▶ [Task instructions]
Word for word, set down the full listing below.

*** Data for this exercise

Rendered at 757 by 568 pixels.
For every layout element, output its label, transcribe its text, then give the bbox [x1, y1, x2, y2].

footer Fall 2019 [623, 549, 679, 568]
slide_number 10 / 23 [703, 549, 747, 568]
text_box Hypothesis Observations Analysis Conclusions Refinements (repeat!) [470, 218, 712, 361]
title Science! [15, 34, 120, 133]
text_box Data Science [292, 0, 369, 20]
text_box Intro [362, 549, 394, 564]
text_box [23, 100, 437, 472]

******

▶ [Reply]
Rendered at 757 by 568 pixels.
For every layout element, output its label, transcribe its text, then give the bbox [x1, y1, x2, y2].

footer Fall 2019 [623, 549, 679, 568]
slide_number 10 / 23 [703, 549, 747, 568]
text_box Hypothesis Observations Analysis Conclusions Refinements (repeat!) [470, 218, 712, 361]
title Science! [15, 34, 120, 133]
text_box Data Science [292, 0, 369, 20]
text_box Intro [362, 549, 394, 564]
text_box [23, 100, 437, 472]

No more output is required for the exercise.